# Show us your....



## dmina (Oct 28, 2015)

Mantis enclosures....

I will show you mine...

I have done quite a lot of different ones...

I thought I would share... for inspiration...





































Show us yours... if you don't mind sharing...

Thanks for looking


----------



## KevinsWither (Oct 28, 2015)

Ooh, that's good. Mines are in kritter keepers.


----------



## hibiscusmile (Oct 28, 2015)

I like the one with rocks.


----------



## dmina (Oct 28, 2015)

KevinsWither said:


> Ooh, that's good. Mines are in kritter keepers.


did you fix them up? let us see... I run out of ideas... I'm looking for new ideas..


----------



## Rick (Oct 29, 2015)

Some enclosures of the past. I've been in school for the last six years and haven't kept mantids full time so these pictures are just previous setups going back probably 13 years or so. We're in a transition period and once things are settled I'll get back into things.

This is circa 2005. I still use those mini aquariums which can be divided into thirds.













I was using the laundry basket as a place to hatch large ooths.

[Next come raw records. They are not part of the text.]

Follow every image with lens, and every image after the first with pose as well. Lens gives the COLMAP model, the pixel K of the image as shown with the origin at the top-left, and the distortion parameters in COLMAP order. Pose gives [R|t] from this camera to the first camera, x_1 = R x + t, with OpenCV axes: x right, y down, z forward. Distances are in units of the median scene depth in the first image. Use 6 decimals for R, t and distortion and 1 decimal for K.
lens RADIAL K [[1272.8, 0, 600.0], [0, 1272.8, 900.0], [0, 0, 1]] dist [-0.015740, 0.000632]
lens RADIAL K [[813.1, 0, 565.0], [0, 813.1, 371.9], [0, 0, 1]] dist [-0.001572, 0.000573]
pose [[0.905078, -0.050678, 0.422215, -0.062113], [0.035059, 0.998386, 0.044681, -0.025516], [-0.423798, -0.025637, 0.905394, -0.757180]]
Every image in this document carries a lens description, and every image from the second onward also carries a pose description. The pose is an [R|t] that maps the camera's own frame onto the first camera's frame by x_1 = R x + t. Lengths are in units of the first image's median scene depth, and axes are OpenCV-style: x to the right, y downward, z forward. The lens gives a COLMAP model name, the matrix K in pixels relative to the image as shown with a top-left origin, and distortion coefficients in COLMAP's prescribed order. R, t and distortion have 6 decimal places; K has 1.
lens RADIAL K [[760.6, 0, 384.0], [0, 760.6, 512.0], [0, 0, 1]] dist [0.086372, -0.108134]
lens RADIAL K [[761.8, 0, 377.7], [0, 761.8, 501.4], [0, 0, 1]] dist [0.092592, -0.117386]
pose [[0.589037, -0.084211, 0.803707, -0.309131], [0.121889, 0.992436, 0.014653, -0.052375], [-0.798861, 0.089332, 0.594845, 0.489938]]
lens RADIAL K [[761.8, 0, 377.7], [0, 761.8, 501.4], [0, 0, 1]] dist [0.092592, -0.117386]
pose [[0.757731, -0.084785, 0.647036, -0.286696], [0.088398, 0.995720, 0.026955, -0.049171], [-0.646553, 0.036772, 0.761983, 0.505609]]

My favorite type of enclosure, the 32 oz insect cup with mesh lid. I stopped using the moss years ago.





An enclosure I made for a few I. diablolica. Unfortunately all of them died the night they arrived due to shipping issues but I still have it ready to go and will try again.


----------



## dmina (Oct 29, 2015)

WOW... that was awesome... really nice setups... I put shower curtains around my racks.. but the insulation... such a better idea!


----------